任务目标:
将下方关于机群系统硬件监控的摘录中的一段原文一字不差地抄录下来:从含有“Research and Implementation”的地方开始,到“模机群的信息采集的性能要求。”为止。

节选原文:
---*---

作者投稿和查稿 主编审稿 专家审稿 编委审稿 远程编辑

计算机工程 ›› 2006, Vol. 32 ›› Issue (1): 229-231.

• 工程应用技术与实现 • 上一篇    下一篇

机群系统中对硬件监控方法的研究与实现

金正操 1,2,侯紫峰1,2,杜晓黎1,2   

  1. 1. 中国科学院计算技术研究所,北京 100080;2.中国科学院研究生院,北京 100039
  • 出版日期:2006-01-05 发布日期:2006-01-05

Research and Implementation of Hardware Monitoring in Cluster System

JIN Zhengcao1,2, HOU Zifeng1,2, DU Xiaoli1,2   

  1. 1. Institute of Computing Technology, Chinese Academy of Sciences, Beijing 100080;2. Graduate School of the Chinese Academy of Sciences, Beijing 100039
  • Online:2006-01-05 Published:2006-01-05

摘要: 提出了一种针对机群系统中硬件的监控方法。在机群系统中,对硬件监控信息的采集采用了通过硬件直接读取被监控硬件信息的方法。在传输方面,考虑到机群本身的特点,提出了采用一种有层次的串口网络系统,同时也设计了一种软硬件相结合的通信协议,具有和机群同样的可扩展性同时,也符合大规模机群的信息采集的性能要求。

---*---

(记录数据)
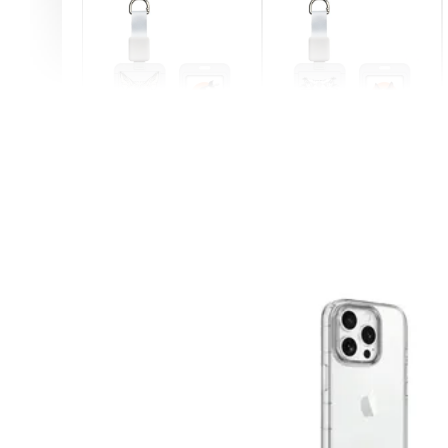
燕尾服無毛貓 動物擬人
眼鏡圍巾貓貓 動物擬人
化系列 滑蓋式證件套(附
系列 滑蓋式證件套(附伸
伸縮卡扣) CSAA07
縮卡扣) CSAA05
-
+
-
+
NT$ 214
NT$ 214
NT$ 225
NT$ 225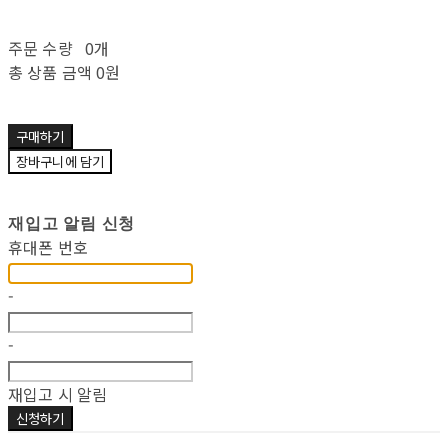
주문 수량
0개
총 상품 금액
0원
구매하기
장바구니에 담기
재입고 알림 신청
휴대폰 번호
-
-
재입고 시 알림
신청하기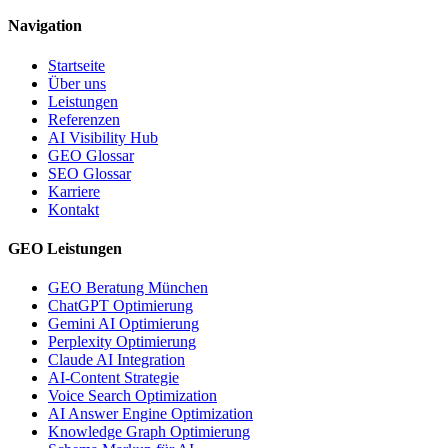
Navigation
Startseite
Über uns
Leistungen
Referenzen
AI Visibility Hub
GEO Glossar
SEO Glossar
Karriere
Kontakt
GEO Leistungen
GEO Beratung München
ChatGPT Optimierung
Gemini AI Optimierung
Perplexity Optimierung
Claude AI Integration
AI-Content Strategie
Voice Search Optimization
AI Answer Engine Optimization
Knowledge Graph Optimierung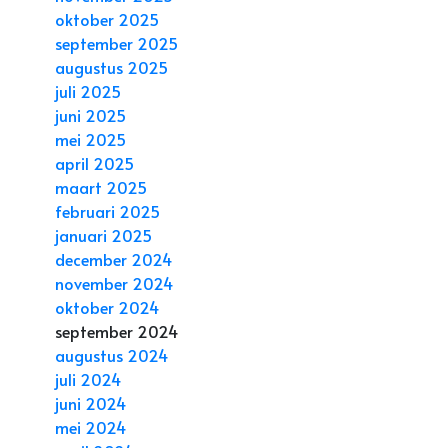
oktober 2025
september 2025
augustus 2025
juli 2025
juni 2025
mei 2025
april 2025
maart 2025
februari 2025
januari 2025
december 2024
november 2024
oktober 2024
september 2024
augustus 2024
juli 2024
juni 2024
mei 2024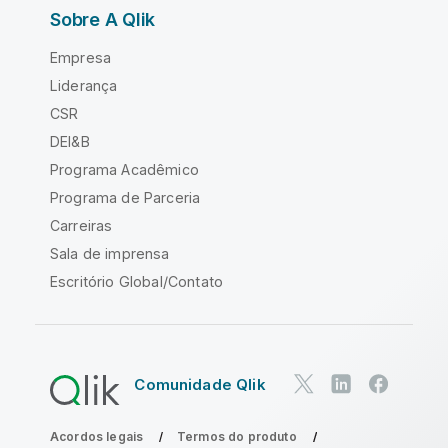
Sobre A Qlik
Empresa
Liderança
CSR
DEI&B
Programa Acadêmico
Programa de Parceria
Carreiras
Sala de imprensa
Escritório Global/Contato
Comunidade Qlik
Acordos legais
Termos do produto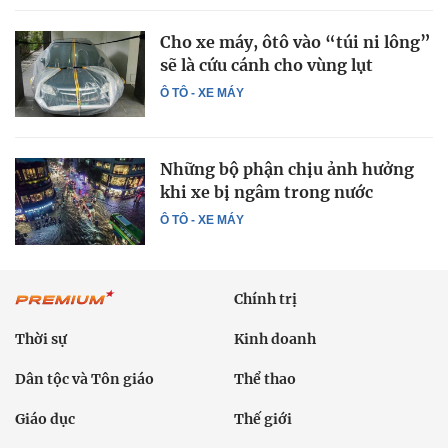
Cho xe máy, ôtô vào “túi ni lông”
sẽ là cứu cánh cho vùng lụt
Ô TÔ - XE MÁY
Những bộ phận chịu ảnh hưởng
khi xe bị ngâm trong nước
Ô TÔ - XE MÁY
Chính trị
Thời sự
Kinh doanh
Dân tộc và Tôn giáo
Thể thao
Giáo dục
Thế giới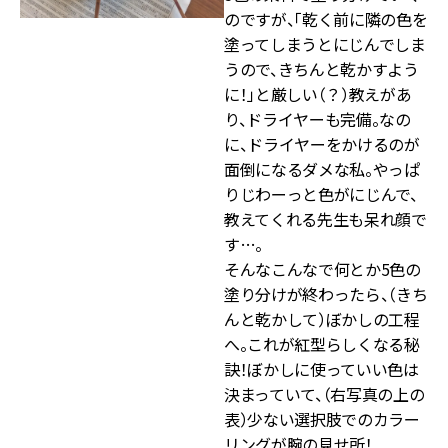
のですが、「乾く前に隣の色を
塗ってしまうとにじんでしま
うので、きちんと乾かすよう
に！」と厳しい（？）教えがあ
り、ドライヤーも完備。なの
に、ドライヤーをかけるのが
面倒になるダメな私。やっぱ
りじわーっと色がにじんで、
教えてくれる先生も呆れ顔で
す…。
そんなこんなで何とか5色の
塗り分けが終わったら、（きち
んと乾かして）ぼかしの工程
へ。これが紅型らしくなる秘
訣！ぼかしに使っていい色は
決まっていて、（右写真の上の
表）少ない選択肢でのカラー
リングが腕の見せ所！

---*---

任务答案:
Research and Implementation of Hardware Monitoring in Cluster System

JIN Zhengcao1,2, HOU Zifeng1,2, DU Xiaoli1,2   

  1. 1. Institute of Computing Technology, Chinese Academy of Sciences, Beijing 100080;2. Graduate School of the Chinese Academy of Sciences, Beijing 100039
  • Online:2006-01-05 Published:2006-01-05

摘要: 提出了一种针对机群系统中硬件的监控方法。在机群系统中,对硬件监控信息的采集采用了通过硬件直接读取被监控硬件信息的方法。在传输方面,考虑到机群本身的特点,提出了采用一种有层次的串口网络系统,同时也设计了一种软硬件相结合的通信协议,具有和机群同样的可扩展性同时,也符合大规模机群的信息采集的性能要求。